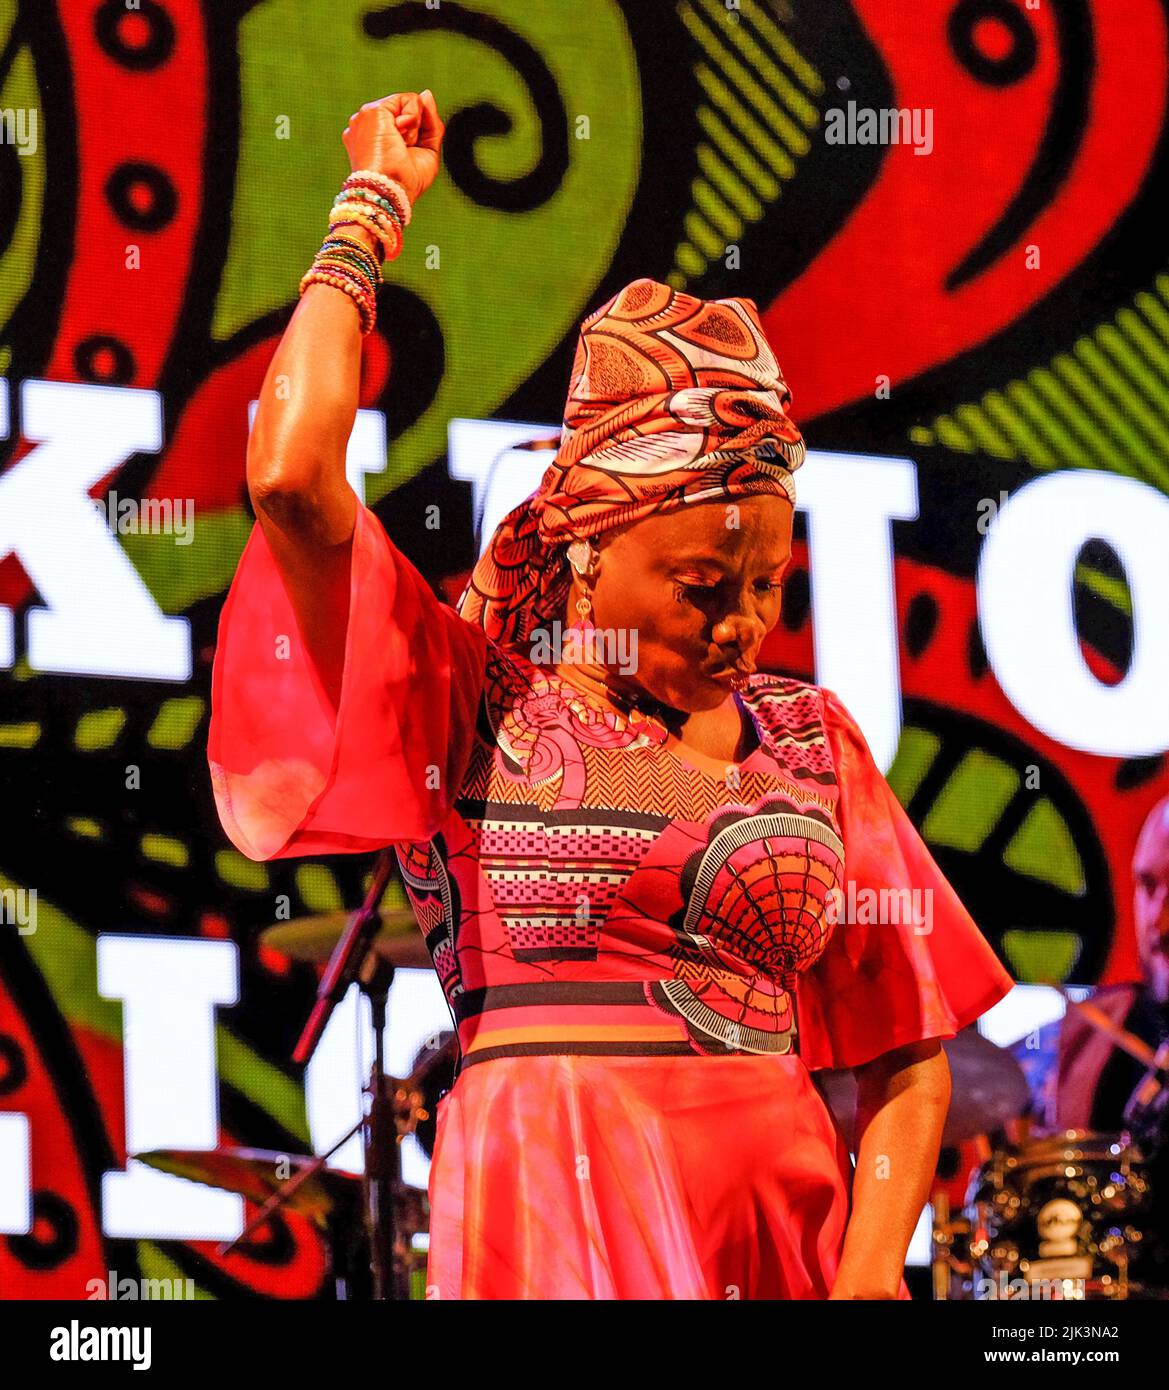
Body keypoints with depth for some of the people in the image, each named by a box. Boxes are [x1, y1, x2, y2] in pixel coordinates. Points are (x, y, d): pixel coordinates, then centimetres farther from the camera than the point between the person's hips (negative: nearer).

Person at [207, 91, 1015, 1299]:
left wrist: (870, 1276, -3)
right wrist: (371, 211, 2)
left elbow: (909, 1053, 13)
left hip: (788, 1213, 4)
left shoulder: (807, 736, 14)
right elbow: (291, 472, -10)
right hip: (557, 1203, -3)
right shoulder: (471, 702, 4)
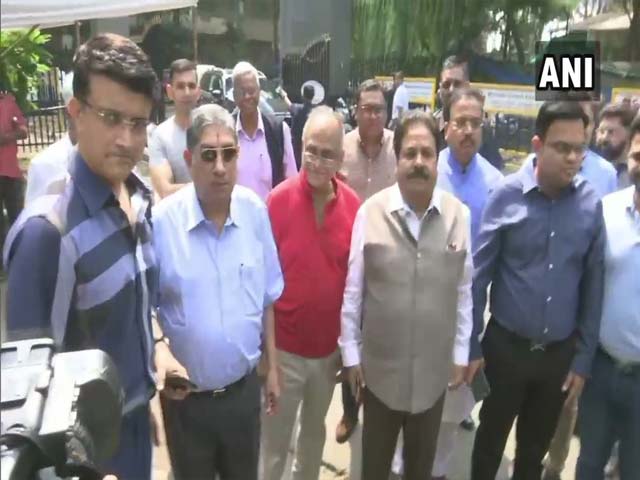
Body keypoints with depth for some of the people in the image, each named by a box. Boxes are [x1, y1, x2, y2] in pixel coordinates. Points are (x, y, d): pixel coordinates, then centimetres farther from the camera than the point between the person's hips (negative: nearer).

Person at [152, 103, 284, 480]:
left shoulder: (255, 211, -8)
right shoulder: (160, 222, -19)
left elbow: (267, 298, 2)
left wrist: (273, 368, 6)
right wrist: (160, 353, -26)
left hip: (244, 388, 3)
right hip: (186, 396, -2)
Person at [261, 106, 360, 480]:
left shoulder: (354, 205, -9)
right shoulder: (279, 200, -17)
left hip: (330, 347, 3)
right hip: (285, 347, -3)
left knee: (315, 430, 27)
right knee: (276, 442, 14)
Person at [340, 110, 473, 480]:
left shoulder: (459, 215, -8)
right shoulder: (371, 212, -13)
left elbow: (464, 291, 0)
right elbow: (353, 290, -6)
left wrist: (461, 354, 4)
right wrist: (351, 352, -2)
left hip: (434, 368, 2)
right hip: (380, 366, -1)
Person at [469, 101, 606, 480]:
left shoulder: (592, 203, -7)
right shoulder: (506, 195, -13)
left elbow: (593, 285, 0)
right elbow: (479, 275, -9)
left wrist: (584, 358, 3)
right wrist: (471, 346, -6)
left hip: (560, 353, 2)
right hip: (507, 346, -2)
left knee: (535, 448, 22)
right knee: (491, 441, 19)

────────────────────

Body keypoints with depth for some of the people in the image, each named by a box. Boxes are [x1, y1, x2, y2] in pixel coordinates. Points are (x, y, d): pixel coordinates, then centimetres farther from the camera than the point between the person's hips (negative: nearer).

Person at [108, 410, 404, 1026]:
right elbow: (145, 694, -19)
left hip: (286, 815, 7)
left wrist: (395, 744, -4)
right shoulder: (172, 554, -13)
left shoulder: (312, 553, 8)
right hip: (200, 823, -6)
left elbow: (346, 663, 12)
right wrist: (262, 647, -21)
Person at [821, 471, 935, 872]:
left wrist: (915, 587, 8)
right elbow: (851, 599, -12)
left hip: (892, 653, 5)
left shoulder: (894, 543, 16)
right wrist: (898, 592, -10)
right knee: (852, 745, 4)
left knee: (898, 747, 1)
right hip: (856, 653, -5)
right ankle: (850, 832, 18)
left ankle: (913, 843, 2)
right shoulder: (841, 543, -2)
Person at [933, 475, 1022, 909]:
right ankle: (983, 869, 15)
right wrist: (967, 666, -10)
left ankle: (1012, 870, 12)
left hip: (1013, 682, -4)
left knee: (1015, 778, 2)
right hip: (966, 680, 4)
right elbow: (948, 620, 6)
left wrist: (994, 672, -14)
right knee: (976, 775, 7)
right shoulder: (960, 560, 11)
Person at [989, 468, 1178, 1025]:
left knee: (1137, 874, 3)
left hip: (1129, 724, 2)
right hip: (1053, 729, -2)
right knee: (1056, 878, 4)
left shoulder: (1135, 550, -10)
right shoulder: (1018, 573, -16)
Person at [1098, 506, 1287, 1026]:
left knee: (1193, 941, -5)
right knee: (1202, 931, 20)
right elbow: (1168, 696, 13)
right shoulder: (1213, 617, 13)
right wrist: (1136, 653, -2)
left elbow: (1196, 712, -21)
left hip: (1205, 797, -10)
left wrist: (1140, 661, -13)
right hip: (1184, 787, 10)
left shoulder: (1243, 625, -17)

────────────────────

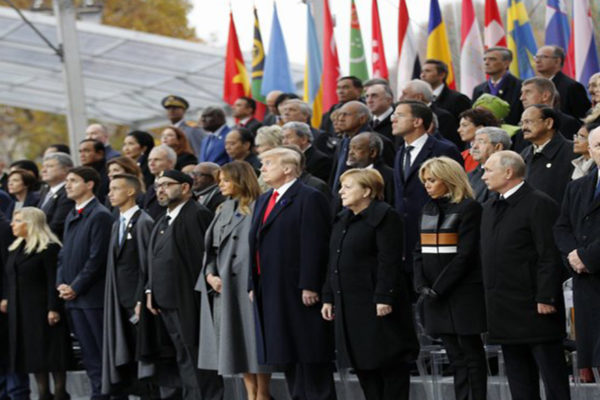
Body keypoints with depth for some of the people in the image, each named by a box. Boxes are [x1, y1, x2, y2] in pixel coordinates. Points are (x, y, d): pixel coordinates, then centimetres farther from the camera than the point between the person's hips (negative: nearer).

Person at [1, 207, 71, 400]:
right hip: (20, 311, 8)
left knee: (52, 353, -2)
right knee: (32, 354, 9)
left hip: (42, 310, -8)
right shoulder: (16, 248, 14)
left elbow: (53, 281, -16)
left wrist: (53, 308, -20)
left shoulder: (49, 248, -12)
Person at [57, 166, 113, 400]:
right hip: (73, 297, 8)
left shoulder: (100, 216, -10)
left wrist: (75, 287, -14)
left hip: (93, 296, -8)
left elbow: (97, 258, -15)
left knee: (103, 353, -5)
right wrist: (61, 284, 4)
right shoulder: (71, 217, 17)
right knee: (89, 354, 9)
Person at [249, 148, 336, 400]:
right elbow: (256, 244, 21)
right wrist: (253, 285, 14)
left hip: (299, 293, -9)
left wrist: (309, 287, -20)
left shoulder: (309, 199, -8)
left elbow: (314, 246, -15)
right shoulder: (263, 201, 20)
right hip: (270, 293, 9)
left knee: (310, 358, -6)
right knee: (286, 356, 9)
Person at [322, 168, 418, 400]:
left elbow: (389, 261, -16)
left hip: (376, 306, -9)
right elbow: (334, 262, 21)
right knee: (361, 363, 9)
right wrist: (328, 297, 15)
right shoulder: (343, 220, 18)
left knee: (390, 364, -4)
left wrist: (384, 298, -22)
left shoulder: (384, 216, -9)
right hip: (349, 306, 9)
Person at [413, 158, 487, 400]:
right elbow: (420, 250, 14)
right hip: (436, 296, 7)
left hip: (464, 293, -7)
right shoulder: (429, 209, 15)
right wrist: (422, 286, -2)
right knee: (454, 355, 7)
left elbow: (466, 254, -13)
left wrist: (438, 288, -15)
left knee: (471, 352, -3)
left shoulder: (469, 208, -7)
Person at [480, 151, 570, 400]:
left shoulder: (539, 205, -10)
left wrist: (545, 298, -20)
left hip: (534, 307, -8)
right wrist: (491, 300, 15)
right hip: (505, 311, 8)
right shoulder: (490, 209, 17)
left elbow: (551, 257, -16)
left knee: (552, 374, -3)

────────────────────

→ WHAT THE EXERCISE ASKS
Edit the lines from the one containing "right hip: (270, 293, 9)" through the one containing "left knee: (552, 374, -3)", replacing "Person at" with "Figure at" and keeping everything else the same; return only those lines.

→ REPLY TO THE EXERCISE
right hip: (270, 293, 9)
left knee: (310, 358, -6)
right knee: (286, 356, 9)
Figure at [322, 168, 418, 400]:
left elbow: (389, 261, -16)
left hip: (376, 306, -9)
right elbow: (334, 262, 21)
right knee: (361, 363, 9)
right wrist: (328, 297, 15)
right shoulder: (343, 220, 18)
left knee: (390, 364, -4)
left wrist: (384, 298, -22)
left shoulder: (384, 216, -9)
right hip: (349, 306, 9)
Figure at [413, 158, 487, 400]:
right elbow: (420, 250, 14)
right hip: (436, 296, 7)
left hip: (464, 293, -7)
right shoulder: (429, 209, 15)
right wrist: (422, 286, -2)
right knee: (454, 355, 7)
left elbow: (466, 254, -13)
left wrist: (438, 288, -15)
left knee: (471, 352, -3)
left shoulder: (469, 208, -7)
Figure at [480, 151, 570, 400]:
left shoulder: (539, 205, -10)
left wrist: (545, 298, -20)
left hip: (534, 307, -8)
right wrist: (491, 300, 15)
right hip: (505, 311, 8)
right shoulder: (490, 209, 17)
left elbow: (551, 257, -16)
left knee: (552, 374, -3)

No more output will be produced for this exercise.